Reading through Apostol's analysis text on $L^{2}(I)$ spaces, he claims that the inequality $|(f, g)| \leq ||f|| \cdot ||g||$ follows immediately from $\displaystyle \int_{I} \Bigl[ \int_{I} |f(x)g(y) - f(y)g(x)|^{2} dy \Bigr] dx \geq 0$. But all I can see is that $|(f, g)| = \Bigl| \displaystyle \int_{I} f(x)g(x) dx \Bigr| \leq \int_{I} |f(x)g(x)| dx$ and $\displaystyle ||f|| \cdot ||g|| = \Bigl( \bigl[ \int_{I} f^{2}(x) dx \bigr] \bigl[ \int_{I} g^{2}(x) dx \bigr] \Bigr)^{\frac{1}{2}}$, and I don't see how these three facts combine to prove the inequality we want. I've thought about squaring both and comparing them, but that doesn't seem like it's helping me.

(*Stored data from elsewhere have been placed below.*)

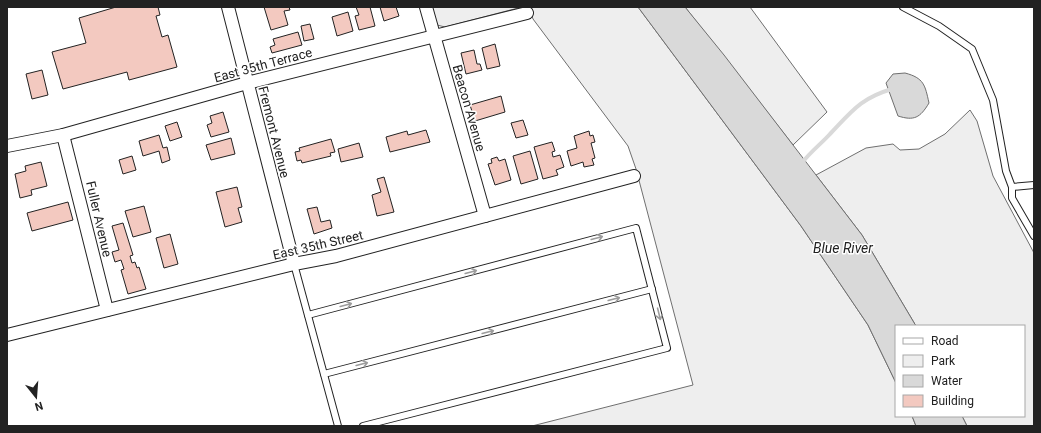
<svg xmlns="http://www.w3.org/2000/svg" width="1041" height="433" viewBox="0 0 1041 433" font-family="Roboto,sans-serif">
<rect width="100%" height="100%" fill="#fff"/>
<!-- green -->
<g fill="#eee" stroke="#6f6f6f">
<polygon points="432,7 522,7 445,27 437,25"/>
<polygon points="529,7 638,7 801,226 868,325 896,383 896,416 912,416 916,426 532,426 693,385 636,169 628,146 533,19"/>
<polygon points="685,7 750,7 827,112 793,145"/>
<polygon points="970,110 977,121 993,176 1034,253 1034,426 967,426 962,416 1024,416 1024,326 916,326 862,235 816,175 866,148 893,144 900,150 919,149 945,134"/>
</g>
<!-- water -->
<g fill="#d9d9d9" stroke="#6f6f6f">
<polygon points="638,7 685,7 724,55 862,235 916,326 896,326 896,383 868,325 801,226"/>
<path d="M905,73C924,78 925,85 929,103C920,118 914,121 898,116L886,83L893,74Z"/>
<polygon points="912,416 962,416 967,426 916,426"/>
</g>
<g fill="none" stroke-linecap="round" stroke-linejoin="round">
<!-- stream -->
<path stroke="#d9d9d9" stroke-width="4" d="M802,163C810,152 821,144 830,134C852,111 861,98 892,89"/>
</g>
<!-- building -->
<g fill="#f3c9c0" stroke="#222">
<polygon points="116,7 158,7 160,15 156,16 162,37 168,35 177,67 129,80 127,72 63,89 52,52 86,43 79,18"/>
<polygon points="264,7 289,7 290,10 284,11 288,25 271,30"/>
<polygon points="356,7 370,7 375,26 359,30 355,16 359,15"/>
<polygon points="380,7 396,7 399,16 384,21"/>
<polygon points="348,12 353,31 337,36 332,17"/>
<polygon points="310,24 314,39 304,41 301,26"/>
<polygon points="298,32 302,45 272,53 270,47 275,45 273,39"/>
<polygon points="495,44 500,66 487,69 482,48"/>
<polygon points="474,50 477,64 480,64 482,70 466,74 461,53"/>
<polygon points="42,70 48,95 32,99 26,74"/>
<polygon points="501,96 505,112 475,121 470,105"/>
<polygon points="223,112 229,132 211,137 207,125 212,123 210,116"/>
<polygon points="523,120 528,135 516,138 511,123"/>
<polygon points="177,122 182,137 170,141 165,126"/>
<polygon points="426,130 430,142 390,152 386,137 407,131 408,135"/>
<polygon points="589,131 590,136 593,135 595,142 591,143 595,158 592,159 594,165 584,167 583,162 571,166 567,151 577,148 574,136"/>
<polygon points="159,135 163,148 167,147 170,160 162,163 159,151 143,156 139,141"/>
<polygon points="231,138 235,154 211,160 206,145"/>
<polygon points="331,139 335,152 330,153 331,156 302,163 301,160 297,161 295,152 300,151 299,148"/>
<polygon points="552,142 555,151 552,152 553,157 560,155 564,167 556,170 558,175 543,179 534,147"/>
<polygon points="359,143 363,157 341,162 338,149"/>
<polygon points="530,151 538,179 521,184 513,156"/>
<polygon points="132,156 136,170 123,174 119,160"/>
<polygon points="497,157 499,161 505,159 511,180 495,185 488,164 492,163 491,159"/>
<polygon points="41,162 47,186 31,190 32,195 20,198 15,174 26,171 25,166"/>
<polygon points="384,177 394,212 377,216 372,195 381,192 377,179"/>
<polygon points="237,187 242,207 238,208 242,222 225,227 216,192"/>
<polygon points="68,202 73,220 32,231 27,213"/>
<polygon points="144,206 151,232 133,237 125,211"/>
<polygon points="317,207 321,222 330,220 332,228 314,234 307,209"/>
<polygon points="123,223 133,255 130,256 132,263 135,262 137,268 139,267 146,289 128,294 121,270 124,269 121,260 115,262 112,252 119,250 112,226"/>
<polygon points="170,234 178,264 164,268 156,238"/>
</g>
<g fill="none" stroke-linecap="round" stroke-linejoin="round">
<defs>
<g id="lane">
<polyline points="903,7 939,26 972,49 993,100 1006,171 1012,187 1012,198 1034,236"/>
<polyline points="1012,187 1034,185"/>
<polyline points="294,264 338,426"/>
<polyline points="308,315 636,228 667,348 363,426"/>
<polyline points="324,374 652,289"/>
</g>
<g id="street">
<polyline points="228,7 294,264"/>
<polyline points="426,7 485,216"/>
<polyline points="63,135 107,310"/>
<polyline points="7,146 63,135 247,83 527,13"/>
<polyline points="7,335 294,264 336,256 634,176"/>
</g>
</defs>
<!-- lane casing -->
<use href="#lane" stroke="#222" stroke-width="8"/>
<!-- street casing -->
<use href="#street" stroke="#222" stroke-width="14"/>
<!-- lane -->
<use href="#lane" stroke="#fff" stroke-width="6"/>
<!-- street -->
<use href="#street" stroke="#fff" stroke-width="12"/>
</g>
<!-- one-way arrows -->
<defs><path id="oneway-shaft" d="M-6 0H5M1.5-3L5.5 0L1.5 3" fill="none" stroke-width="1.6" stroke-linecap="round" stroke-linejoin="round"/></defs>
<g stroke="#9c9c9c">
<use href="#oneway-shaft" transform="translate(597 238) rotate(-15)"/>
<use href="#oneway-shaft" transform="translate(471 272) rotate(-15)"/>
<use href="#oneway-shaft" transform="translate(614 299) rotate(-14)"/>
<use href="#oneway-shaft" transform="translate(346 305) rotate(-15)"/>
<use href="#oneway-shaft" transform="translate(659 314) rotate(76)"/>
<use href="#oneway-shaft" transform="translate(488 332) rotate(-14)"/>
<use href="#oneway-shaft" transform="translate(362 364) rotate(-14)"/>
</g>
<g text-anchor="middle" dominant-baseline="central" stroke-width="3" stroke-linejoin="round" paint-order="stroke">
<!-- street labels -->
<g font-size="13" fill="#222" stroke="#fff">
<text transform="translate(263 65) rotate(-15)">East 35th Terrace</text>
<text transform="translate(469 108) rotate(74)">Beacon Avenue</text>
<text transform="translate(274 132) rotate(76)">Fremont Avenue</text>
<text transform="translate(99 219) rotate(77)">Fuller Avenue</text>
<text transform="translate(318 245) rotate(-13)">East 35th Street</text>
</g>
<!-- water labels -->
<g font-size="14" font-style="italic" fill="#222" stroke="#fff">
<text x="843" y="248">Blue River</text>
</g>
</g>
<!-- border -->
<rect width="1041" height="433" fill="none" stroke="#222222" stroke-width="16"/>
<!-- legend -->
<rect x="895" y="325" width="130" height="92" fill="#ffffff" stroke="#a7a7a7"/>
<rect x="903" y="338" width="20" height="6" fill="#ffffff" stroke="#a7a7a7"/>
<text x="931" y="345" font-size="12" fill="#222222">Road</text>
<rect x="903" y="355" width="20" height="12" fill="#eeeeee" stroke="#a7a7a7"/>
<text x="931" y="365" font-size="12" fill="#222222">Park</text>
<rect x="903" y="375" width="20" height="12" fill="#d9d9d9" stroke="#a7a7a7"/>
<text x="931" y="385" font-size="12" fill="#222222">Water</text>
<rect x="903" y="395" width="20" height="12" fill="#f3c9c0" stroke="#a7a7a7"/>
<text x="931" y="405" font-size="12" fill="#222222">Building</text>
<!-- north arrow -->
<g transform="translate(36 397) rotate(163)" stroke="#ffffff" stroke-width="3" paint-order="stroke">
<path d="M0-3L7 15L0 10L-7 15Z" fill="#222222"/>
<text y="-6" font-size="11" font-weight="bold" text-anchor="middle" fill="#222222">N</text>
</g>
</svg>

2. Originally Posted by ragnar
Reading through Apostol's analysis text on $L^{2}(I)$ spaces, he claims that the inequality $|(f, g)| \leq ||f|| \cdot ||g||$ follows immediately from $\displaystyle \int_{I} \Bigl[ \int_{I} |f(x)g(y) - f(y)g(x)|^{2} dy \Bigr] dx \geq 0$. But all I can see is that $|(f, g)| = \Bigl| \displaystyle \int_{I} f(x)g(x) dx \Bigr| \leq \int_{I} |f(x)g(x)| dx$ and $\displaystyle ||f|| \cdot ||g|| = \Bigl( \bigl[ \int_{I} f^{2}(x) dx \bigr] \bigl[ \int_{I} g^{2}(x) dx \bigr] \Bigr)^{\frac{1}{2}}$, and I don't see how these three facts combine to prove the inequality we want. I've thought about squaring both and comparing them, but that doesn't seem like it's helping me.
Notice that $fg$ is measurable, so it suffices to dominate it by an integrable function to show it's integrable. To do this note $|fg|\leq \max \{|f|,|g|\} ^2 =\max \{ f^2,g^2\} \leq f^2 +g^2$. To prove the inequality just expand the square in the first integral to obtain something like:

$\left( \int_I f^2(x)dx \right) \left( \int_I g^2(y)dy \right) - 2\left( \int_I f(x)g(x)dx \right) \left( \int_I f(y)g(y)dy \right) +\left( \int_I f^2(y)dy \right) \left( \int_I g^2(x)dx \right) \geq 0$

Now just remember that the variable of integration is irrelevant, rename, regroup, cancel, etc.